A second point is open to discussion. The three nests found under the stones are in a piteous state. Soaked with damp, they possess hardly more consistency than the muddy puddle utilized for their construction. They are softened to such a degree that they can no longer be handled. The cells are ripped open; the cocoons, easily recognizable by their colour and their transparency, which is that of an onion-skin, are in pieces, without any vestige of the larvæ which I ought to find at the time of my discovery, that is in winter. And yet the three hovels are not old nests ruined by the weather after the emergence of the [152]perfect insect, for the exit-doors are still closed with their well-fitting plugs. It is at an abnormal place, in the side, that the yawning breach occurs. The escaping insect would never use such violence in breaking through. They are certainly recent nests, nests of the previous summer.

Their dilapidation is due to their unprotected position. The rain penetrates into the stone-heaps; even under the shelter of a flagstone the air is saturated with damp. If a little snow falls, the mischief is still worse. In this way, the wretched nests crumble and fall to pieces, leaving the cocoons partly exposed. Unprotected by their earthen sheath, the larvæ have become the prey of the brigandage that mows down the weak. Some Field-mouse passing by has perhaps feasted on those tender morsels.

At the sight of these ruins a suspicion occurs to me. Is the primitive art of the Pelopæus really practicable in my region? When nesting in stone-heaps, does the tiny potter find the security needed for her family, especially during the winter? It is very doubtful. The extreme rarity of the nests in such conditions is evidence of the mother’s aversion for these sites; and the [153]dilapidated state of those which I find seems to testify to their dangerous nature. If the inclemency of the climate makes it impossible for the Pelopæus to practise the industry of her forebears successfully, does not this prove that the insect is a stranger, a colonist from a hotter and drier climate, where there is no persistent rain and above all no snow to be dreaded?

I have no difficulty in picturing the Pelopæus as of African origin.

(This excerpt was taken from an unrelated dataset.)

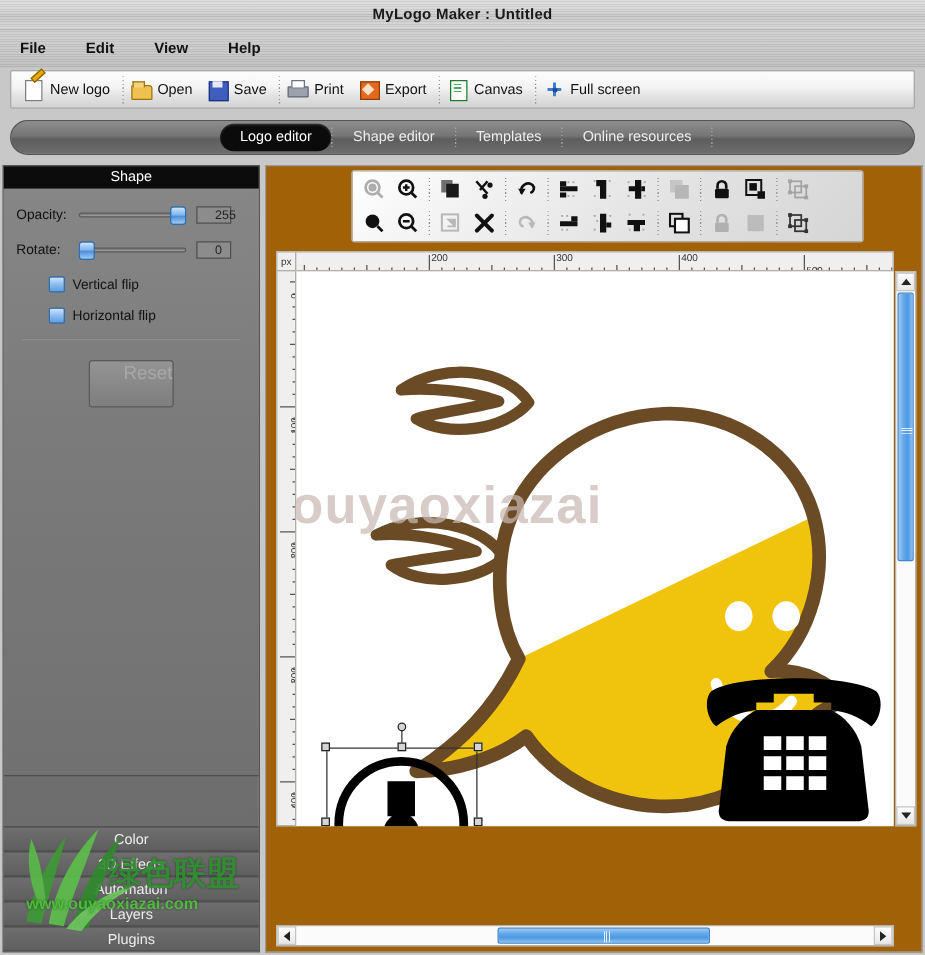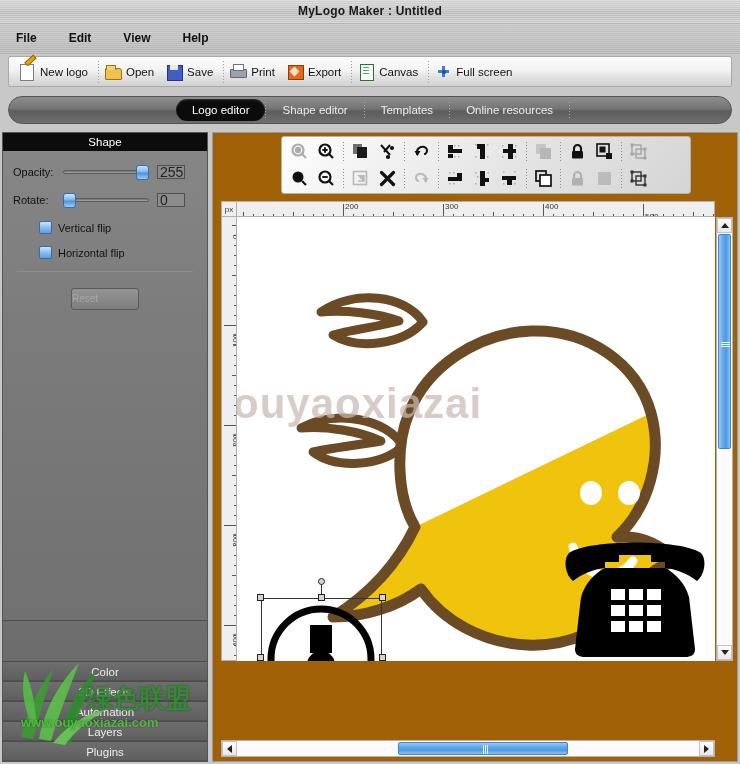"255" .num-box { font-size: 14px -> 10px; padding-left: 2px -> 14px }
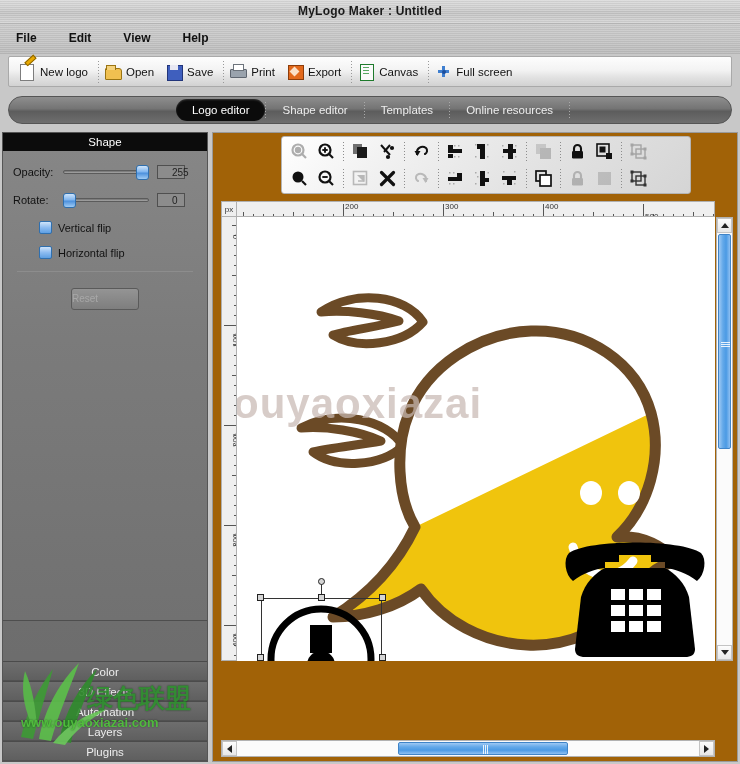"Reset" .reset-btn { font-size: 10px -> 15px; height: 22px -> 38px; text-align: left -> right }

Far back in the past she came to us, by gradual stages, through Spain and Italy; and the olive-district is almost the limit of her extension towards the north. She is an African, who has become a Provençal by naturalization. In Africa, in fact, she is said often to nest under the stones, which would not, I think, make her despise human habitations, if she found peace and quiet there. We hear of her kinswomen in the Malay Archipelago frequenting houses. They have the same habits as the guest of our homes; they share her singular liking for that unstable fabric, a muslin curtain. From one end of the world to the other, the same taste for Spiders, for mud cells, for sheltering under man’s roof. If I were in the Malay Archipelago, I should turn over the stone-heaps [154]and should most likely discover one further resemblance: the original nest under some flat stone.